PyTomography#
PyTomography is a python library for medical image reconstruction. It uses the functionality of PyTorch to (i) enable fast GPU-accelerated reconstruction and (ii) permit easy integration of deep-learning models in traditional reconstruction algorithms. If you use PyTomography in your own research, please cite the following: https://arxiv.org/abs/2309.01977
Features#
Modalities
Single Photon Computed Emission Tomography (SPECT)
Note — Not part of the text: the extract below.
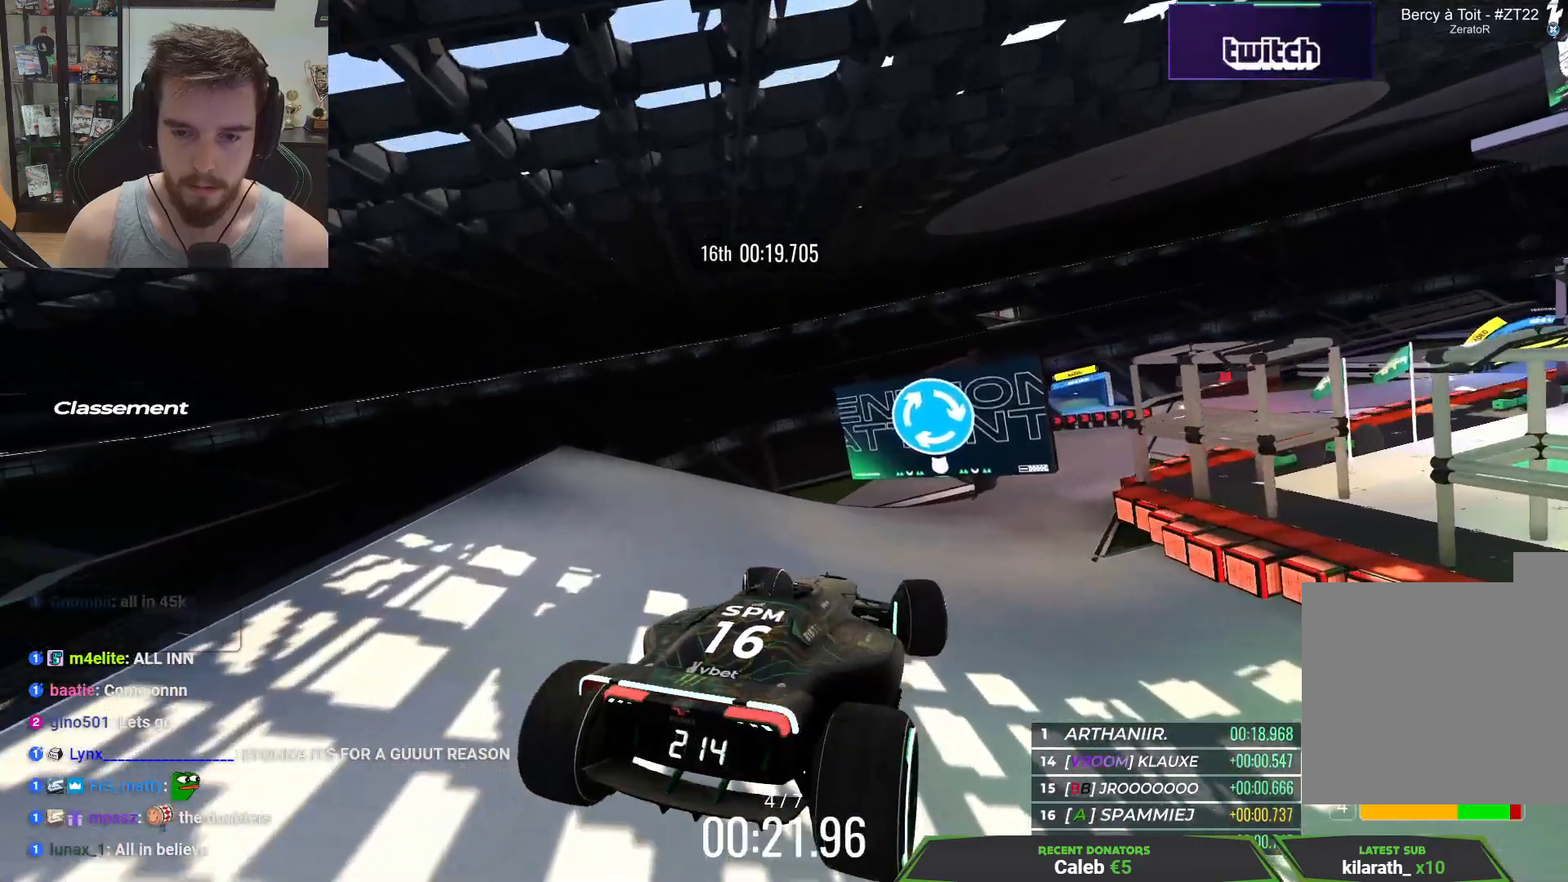
{"keys": ["up"], "events": [[350, "left", "up"]]}
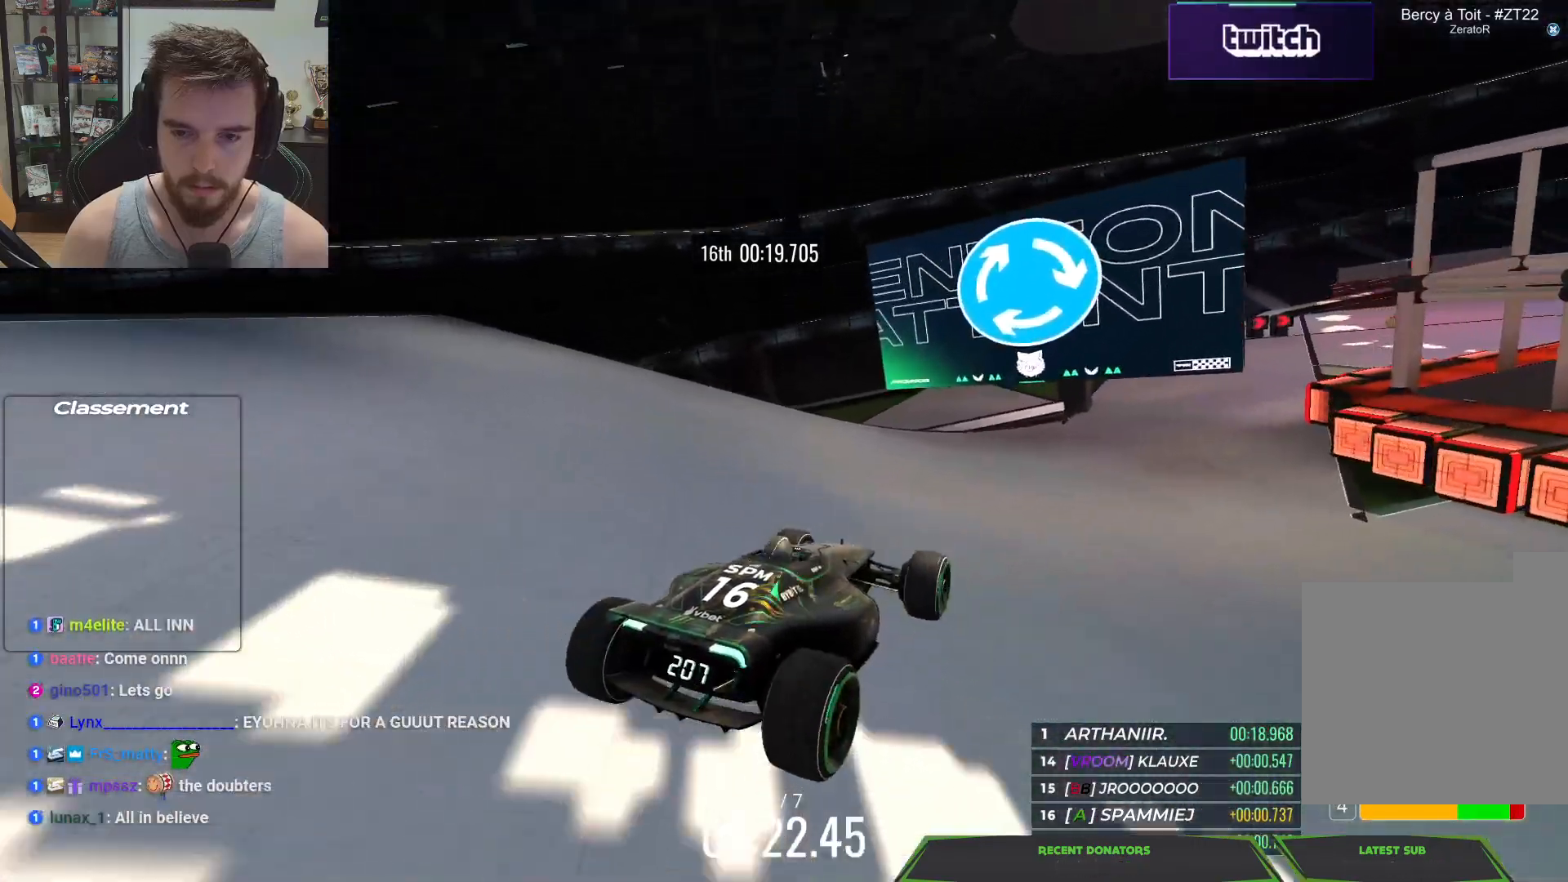
{"keys": ["right", "up"], "events": [[317, "right", "down"]]}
Support for attenuation correction, PSF modeling, and energy window based scatter correction
Support for SIMIND and DICOM data, including stitching of multiple bed positions
Positron Emission Tomography (PET)
Support for sinogram/listmode and time-of-flight reconstruction with attenuation, normalization, random, and scatter correction (time-of-flight based single scatter simulation)
Support for GATE, HDF5, and PETSIRD data formats
Reconstruction Algorithms
Installation#
Firstly, it is important that all your graphics card drivers are up to date. To ensure this, go to this link, enter your graphics card information, and download/install the newest possible driver. It is also recommended that you download anaconda using this link to manage your python environments.
Firstly, create a pytomography virtual environment using anaconda; the library requires python 3.11 or higher:
conda create --name pytomography_env -c conda-forge python=3.11
Then you can activate your environment, and install PyTomography:
conda activate pytomography_env
pip install pytomography
If you want to use the PET reconstruction options available, you need to additionally follow the installation instructions for parallelproj at this link.
Tutorials#
Be sure to check out Tutorials for some simple examples. If you wish to make a contribution, please read the Developer’s Guide.
User Forum#
If you have any questions about how to use the software, feel free to ask them on the discourse page at this link.
Examples#
Example 1: Reconstruction of Lu177-PSMA patient data using the available reconstruction algorithms.
Example 2: Ultra high resolution PET/MR brain phantom reconstructed using list-mode time-of-flight reconstruction with standard OSEM and the AI-Based Deep Image Prior reconstruction algorithm. Scatter estimation (listmode/time-of-flight) was obtained via single scatter simulation (SSS).